Gandhi Jatin S, Deeb Kristin K, Chen Eleanor Y, Bandhlish Anshu
Department of Pathology and Laboratory Medicine, Emory University School of Medicine, Atlanta, GA, USA.
Department of Laboratory Medicine and Pathology, University of Washington, Seattle, WA, USA.
Int J Surg Pathol. 2025 Aug;33(5):1190-1195. doi: 10.1177/10668969241300492. Epub 2025 Jan 7.

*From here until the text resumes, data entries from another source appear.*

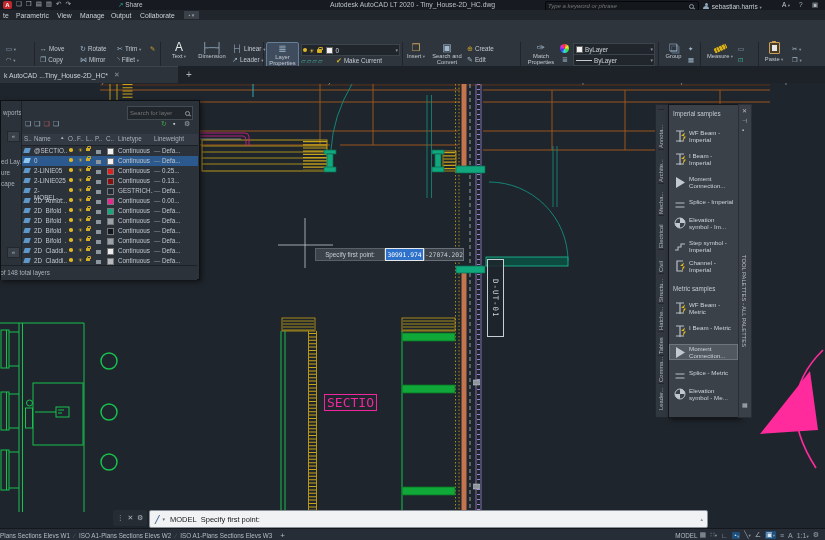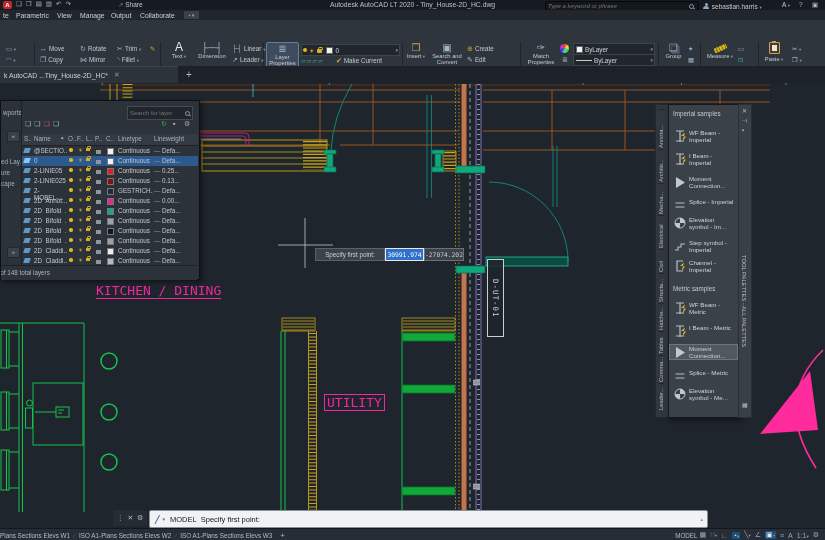"KITCHEN / DINING" div.caddiv { html: <div>KITCHEN / DINING</div> -> none }
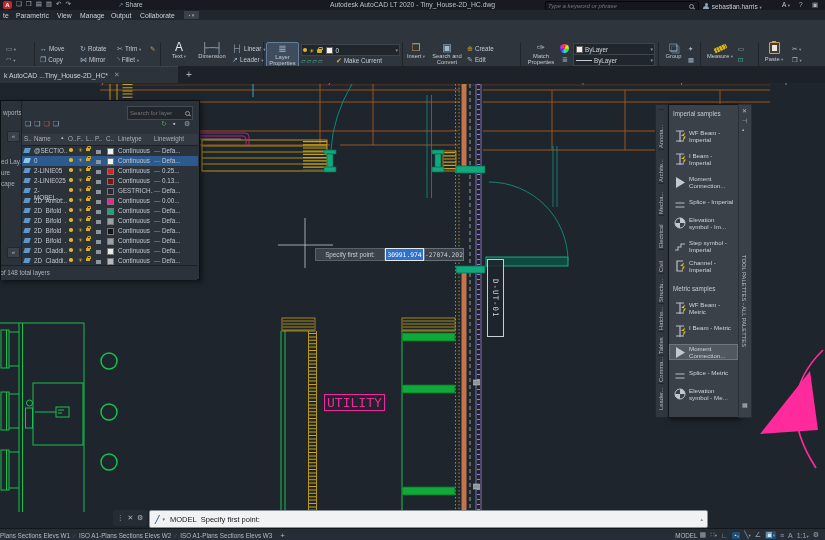"UTILITY" div.caddiv { text: UTILITY -> SECTIO }
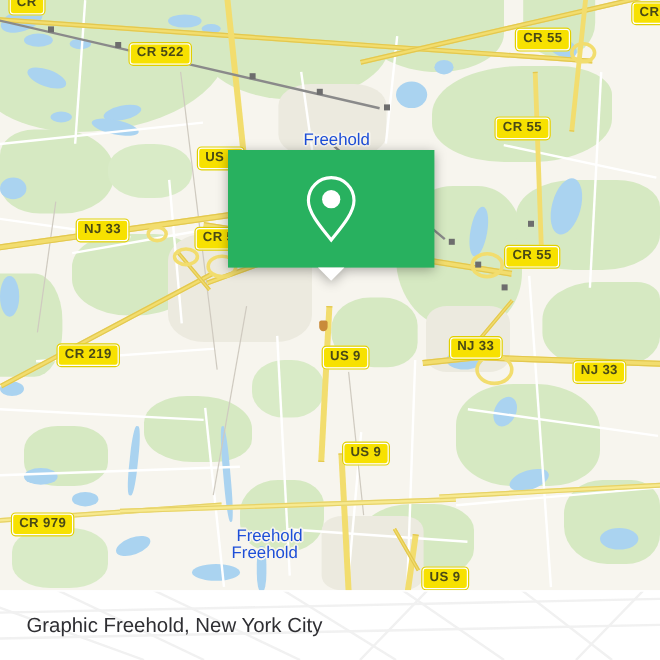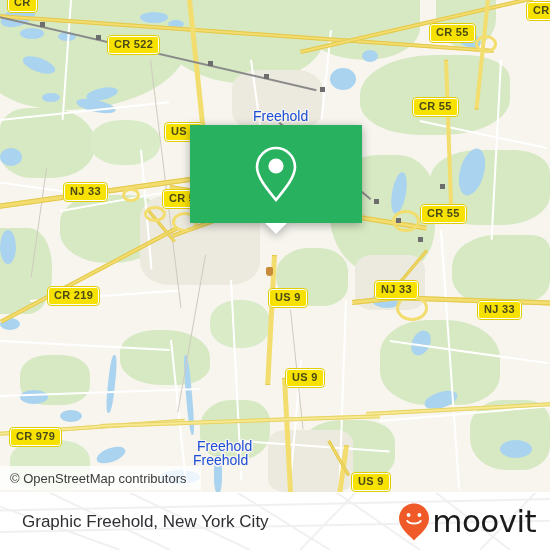"© OpenStreetMap contributors" div { html: <div> <span>© OpenStreetMap contributors</span> </div> -> none }
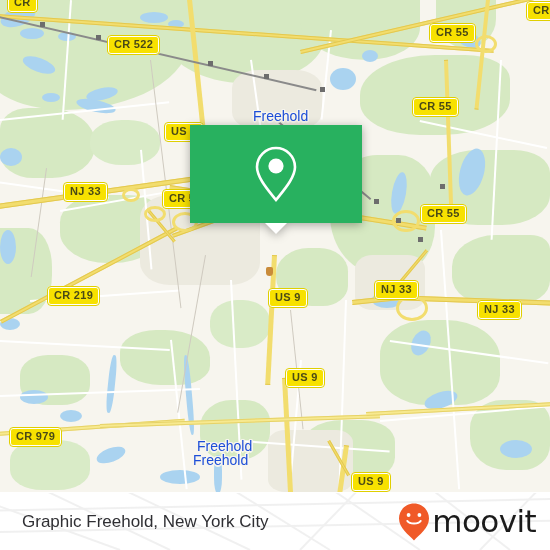"moovit" div { html: <div> <svg> <path></path> <circle></circle> <circle></circle> <path></path> </svg> <span>moovit</span> </div> -> none }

Hemosiderotic fibrolipomatous tumor (HFLT) and myxoinflammatory fibroblastic sarcoma (MIFS) are rare, locally aggressive soft tissue tumors with a predilection for distal extremities of middle-aged adults. Hybrid tumors (HFLT-MIFS) demonstrate overlapping features of both and share recurrent translocation (1;10) (p22; q24). We describe a tumor with high-grade sarcomatous transformation of a hybrid HFLT-MIFS, with a novel gene fusion, presenting as a right foot soft tissue mass in an 85-year-old woman. Histologically, the tumor showed a high-grade sarcoma with areas of hybrid HFLT-MIFS in subsequent resection. The patient was treated surgically with a below-knee amputation and interval radiation therapy. On RNA-based next-generation sequencing, the tumor harbored a novel gene fusion. In addition to reporting a novel gene fusion in a rare example of hybrid HFLT-MIFS with high-grade sarcomatous transformation, we also discuss relevant morphological features of sarcomatous HFLT and provide a brief review of reported neoplasms with gene fusions.
含铁血黄素沉着性纤维脂肪瘤样肿瘤(HFLT)和黏液炎性成纤维细胞肉瘤(MIFS)是罕见的、具有局部侵袭性的软组织肿瘤,好发于中年成年人的四肢远端。混合性肿瘤(HFLT-MIFS)表现出两者的重叠特征,并具有复发性易位(1;10)(p22;q24)。我们描述了一例具有高级别肉瘤转化的混合性HFLT-MIFS肿瘤,伴有一种新的基因融合,表现为一名85岁女性右足的软组织肿块。组织学上,肿瘤在后续切除中显示为高级别肉瘤伴混合性HFLT-MIFS区域。患者接受了膝下截肢手术及间隔放疗。基于RNA的二代测序显示,该肿瘤存在一种新的基因融合。除了报道在一例罕见的具有高级别肉瘤转化的混合性HFLT-MIFS中发现新的基因融合外,我们还讨论了肉瘤样HFLT的相关形态学特征,并简要回顾了报道的具有基因融合的肿瘤。